Evolução é meta alinhada com o Ministério da Agricultura
A diretora do Departamento de Defesa Agropecuária da Secretaria da Agricultura, Rosane Colares, lembra que a evolução do status sanitário do Rio Grande do Sul em relação à aftosa é uma meta alinhada com o plano do Ministério da Agricultura de erradicar a doença do país até 2026. A ambição tem a ver não apenas com o bem-estar animal, mas com o impacto econômico e comercial.
Receber a certificação da OIE exige um excelente desempenho em auditorias do ministério sobre a qualidade dos serviços veterinários no Estado. A aprovação da pasta no exame, recorrente e minucioso, é o que dá subsídios à organização para conceder o selo de sanidade.
Manter essa estrutura exige investimento e, recentemente, a vigilância a campo recebeu R$ 12 milhões para fortalecimento das inspetorias veterinárias e R$ 7 milhões para a compra de veículos. Isso favorece agilidade no trabalho de detecção e diagnóstico de doenças no rebanho e na manutenção de interações com os produtores.
Apesar de entender que federações e produtores têm seu papel na manutenção do status sanitário, especialmente na vigilância do rebanho, para Lamachia, a responsabilidade é primordialmente do poder público. Cabe à União, aos Estados e aos municípios questões como controle de portos e aeroportos, organização de ações de defesa agropecuária, fiscalização da venda de carne e de cabeças de gado irregulares para controlar a circulação do vírus.
A preocupação com vigilância remete ao surto de aftosa em Joia, município do noroeste gaúcho, noticiado em agosto de 2000. Após seis anos sem notificações da doença e atrás da certificação, o Estado havia suspendido a vacina. Até a extinção dos focos, em fevereiro de 2001, 11 mil animais foram mortos, entre bovinos, caprinos, ovinos e suínos. Os proprietários pagaram a conta.
Hoje, a Farsul trabalha na criação de um seguro aos pecuaristas, por meio da Fundesa. A intenção é evitar a sonegação de informações de casos suspeitos às autoridades sanitárias, por medo de prejuízos.
— A OIE prevê que o Estado não perde o status desde que faça um rifle sanitário central em todos os animais infectados e uma vacinação perifocal, que vai conter o vírus encurralado.
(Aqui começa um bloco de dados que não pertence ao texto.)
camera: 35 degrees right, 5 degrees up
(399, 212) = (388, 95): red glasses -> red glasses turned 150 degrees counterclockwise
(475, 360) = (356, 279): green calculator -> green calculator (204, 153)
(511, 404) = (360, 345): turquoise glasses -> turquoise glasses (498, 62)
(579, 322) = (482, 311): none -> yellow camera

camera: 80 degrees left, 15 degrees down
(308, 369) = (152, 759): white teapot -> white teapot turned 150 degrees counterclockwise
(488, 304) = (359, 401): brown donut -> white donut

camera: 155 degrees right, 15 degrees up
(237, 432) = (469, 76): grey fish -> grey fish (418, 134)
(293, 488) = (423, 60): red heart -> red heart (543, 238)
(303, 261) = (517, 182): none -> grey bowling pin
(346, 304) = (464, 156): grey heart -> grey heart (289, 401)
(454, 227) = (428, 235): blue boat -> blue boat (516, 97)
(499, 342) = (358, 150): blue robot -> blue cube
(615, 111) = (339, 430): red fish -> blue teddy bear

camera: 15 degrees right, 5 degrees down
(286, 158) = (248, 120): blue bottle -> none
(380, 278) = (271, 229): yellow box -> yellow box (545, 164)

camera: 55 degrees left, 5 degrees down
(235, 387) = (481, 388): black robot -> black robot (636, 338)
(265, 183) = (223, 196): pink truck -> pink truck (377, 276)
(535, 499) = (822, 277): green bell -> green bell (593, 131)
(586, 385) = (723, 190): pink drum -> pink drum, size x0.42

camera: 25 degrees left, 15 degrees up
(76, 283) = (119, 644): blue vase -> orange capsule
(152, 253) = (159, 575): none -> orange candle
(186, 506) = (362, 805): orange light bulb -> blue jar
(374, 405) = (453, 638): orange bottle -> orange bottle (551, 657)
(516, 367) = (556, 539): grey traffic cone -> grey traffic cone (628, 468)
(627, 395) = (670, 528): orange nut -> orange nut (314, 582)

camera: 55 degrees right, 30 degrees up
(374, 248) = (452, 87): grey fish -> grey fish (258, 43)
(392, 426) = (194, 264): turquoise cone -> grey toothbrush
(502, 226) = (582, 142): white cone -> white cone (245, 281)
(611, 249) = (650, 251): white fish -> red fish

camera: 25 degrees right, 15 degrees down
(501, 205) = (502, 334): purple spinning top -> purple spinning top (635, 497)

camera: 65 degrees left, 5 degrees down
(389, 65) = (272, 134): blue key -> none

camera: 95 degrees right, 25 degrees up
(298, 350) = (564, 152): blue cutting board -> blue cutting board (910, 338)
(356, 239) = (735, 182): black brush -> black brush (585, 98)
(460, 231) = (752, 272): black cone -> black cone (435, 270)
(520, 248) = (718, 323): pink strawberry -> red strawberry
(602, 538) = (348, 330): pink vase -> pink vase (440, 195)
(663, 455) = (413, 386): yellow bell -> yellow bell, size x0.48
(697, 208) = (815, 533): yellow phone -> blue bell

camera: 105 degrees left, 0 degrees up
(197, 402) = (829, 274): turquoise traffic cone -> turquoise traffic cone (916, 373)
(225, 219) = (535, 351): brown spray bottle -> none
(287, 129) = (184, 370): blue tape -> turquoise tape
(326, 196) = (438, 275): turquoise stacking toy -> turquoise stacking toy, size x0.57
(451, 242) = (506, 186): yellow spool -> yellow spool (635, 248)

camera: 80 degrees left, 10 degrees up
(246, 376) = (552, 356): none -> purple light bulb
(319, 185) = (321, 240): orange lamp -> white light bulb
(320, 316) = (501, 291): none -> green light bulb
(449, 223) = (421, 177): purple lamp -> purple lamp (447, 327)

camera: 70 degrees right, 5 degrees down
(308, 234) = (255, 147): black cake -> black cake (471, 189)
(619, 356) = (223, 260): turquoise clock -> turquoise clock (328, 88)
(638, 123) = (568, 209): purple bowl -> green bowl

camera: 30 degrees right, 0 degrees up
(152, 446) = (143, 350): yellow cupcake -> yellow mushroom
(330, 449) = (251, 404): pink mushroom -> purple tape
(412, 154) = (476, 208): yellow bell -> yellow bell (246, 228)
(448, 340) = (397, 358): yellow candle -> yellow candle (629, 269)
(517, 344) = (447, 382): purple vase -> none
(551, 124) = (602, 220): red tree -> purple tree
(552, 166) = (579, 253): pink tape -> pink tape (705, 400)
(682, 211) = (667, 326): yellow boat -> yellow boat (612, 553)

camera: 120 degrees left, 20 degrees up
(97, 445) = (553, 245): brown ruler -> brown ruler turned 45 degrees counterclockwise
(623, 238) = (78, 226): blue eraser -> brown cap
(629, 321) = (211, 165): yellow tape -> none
Mas o produtor que terá seus animais sacrificados não pode sair quebrado. Temos que dar garantias para que ele, ao desconfiar de qualquer coisa, corra à autoridade sanitária — defende Gedeão Pereira.
Conheça algumas ações permanentes de vigilância agropecuária:
Programa Sentinela
No combate a irregularidades relacionadas à saúde animal e ao contrabando, fiscaliza a faixa de fronteira com o Uruguai e a Argentina e faz vistorias em uma área que compreende 64 mil propriedades rurais, com um rebanho estimado em 4,4 milhões de cabeças.
Programa Guaritas
O Fundesa preparou um material educativo sobre os riscos que produtos de origem animal e vegetal, além de animais e insumos transportados de forma irregular, podem trazer à saúde da população e dos rebanhos. O folheto é distribuído para quem cruza o limite entre o Rio Grande do Sul e Santa Catarina. Equipes do programa abordam veículos de 97 municípios na divisa entre os dois Estados.
Monitoramento
Pesquisadores da Universidade da Carolina do Norte (NCSU) analisam o fluxo de animais entre propriedades gaúchas para descobrir quais têm mais contatos. A pesquisa, fruto de convênio com a Secretaria de Agricultura e o Fundesa, é baseada em informações do Sistema de Defesa Agropecuária (SDA), e ajuda a defesa sanitária do Serviço Veterinário Oficial e promover mais controles de biosseguridade.
Treinamento
A parceria gaúcha com a NCSU é o treinamento de servidores. Em 2020, por exemplo, 130 profissionais da Secretaria da Agricultura receberam capacitação para uso do aplicativo RabApp, que permite o acompanhamento da movimentação de animais entre propriedades. Antes, os servidores só podiam fazer esse serviço acompanhando o sistema na sede da secretaria.